Regarding a drastic drop in price--the cost for all materials for a retail PC game is roughly $2. Currently, the cost to digitally deliver that same size game is roughly 10 cents per gig at best or roughly 20 cents. Your justification just does not hold water regarding a drastic change in costs as most of the costs are not the goods themselves.
As far as entitlement--honestly, just want to see new and exciting PC games that do well in the market so that publishers keep investing in them and developers can afford to make them and profit by them.
And theft is theft even if you feel better about stealing a 'digital' version versus a chunk of metal ie. a car and it does not matter if you are stealing a BMW or a piece of junk like a Lada. Millions of dollars are spent on the development of that car and in fact, that is the biggest part of the expense of creating new cars (not the manufacturing). Same is true with video/PC games. Supply is changing (being driven down) but demand is arguably not but is being more and more filled by stealing (and shifting to console as mentioned already).
For movies, as stated previously, they already have a exclusive and captive channel with the box office and then they have established deals with movie studios on buying rental DVDs including profit sharing beyond the bulk sale of the actual movie although that is changing somewhat over the past number of years. But movie studios (publishers) can afford to break even with box office and profit from DVD sales as an almost worst case scenario. They are not affected by 'used' movies at this stage. They have your money even if it is a crappy movie. As well, their hardware is one format most of the time meaning ubiquitous hardware ie. a standard--not a fragmented market like the current console market. Yes, innovation would possibly be affected but 3DO had the right idea even if the wrong execution.
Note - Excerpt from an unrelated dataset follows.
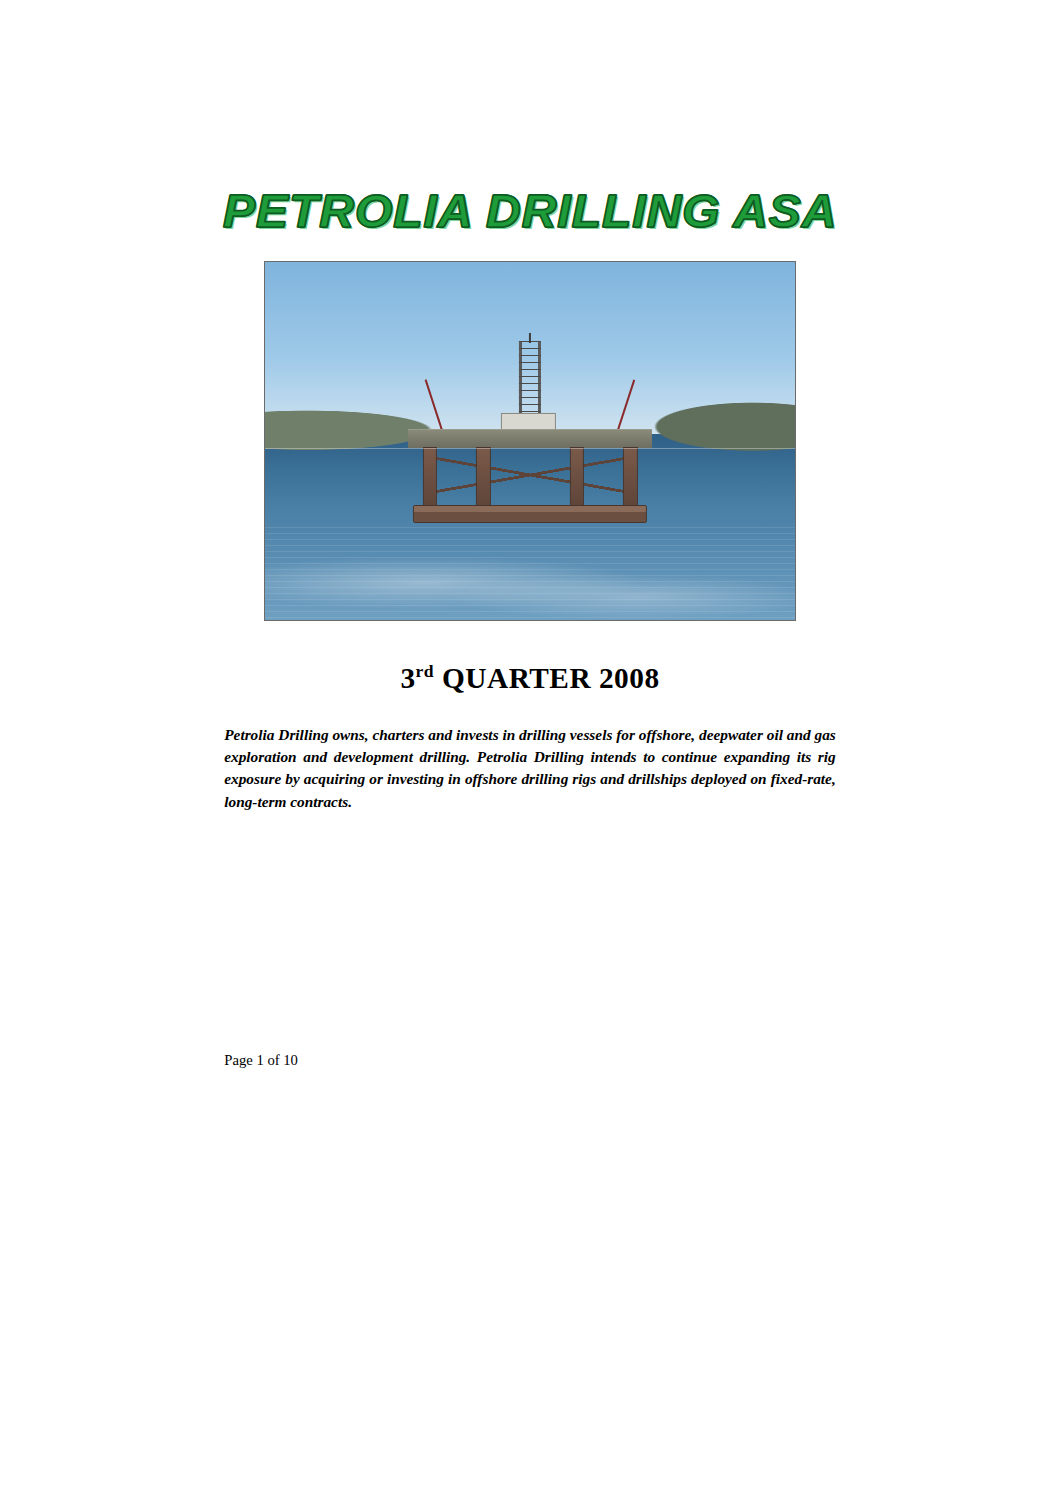PETROLIA DRILLING ASA
3rd QUARTER 2008
Petrolia Drilling owns, charters and invests in drilling vessels for offshore, deepwater oil and gas exploration and development drilling. Petrolia Drilling intends to continue expanding its rig exposure by acquiring or investing in offshore drilling rigs and drillships deployed on fixed-rate, long-term contracts.
Page 1 of 10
We could then afford to sell games for $20 or less and sell to a massively bigger market. Making games for multiple platforms is expensive and wasteful. But now we are getting pretty off topic
But basically, if we did have a common platform (and some would argue that is what a PC could be), and prices were driven down to more mass market pricing such as $20 across the board, would piracy still continue at the same rate? I believe based on the attitude above which I believe to be prevalent that the answer is yes, it would. People would still steal at the same rate even when the argument about protecting themselves against crappy games wasting their $50 is drastically reduced or even eliminated. People just don't see the harm in it but don't realize that they are participating in harming families nationwide through their actions. It is a shame, the PC has the opportunity to be truly mass market and be the one platform that no one company owns especially as hardware power and prices continue to be inversely related. The ones that are going to profit are the companies like Apple, or Steam or others that have the most stringent DRM as part of their channel delivery and we did it to ourselves.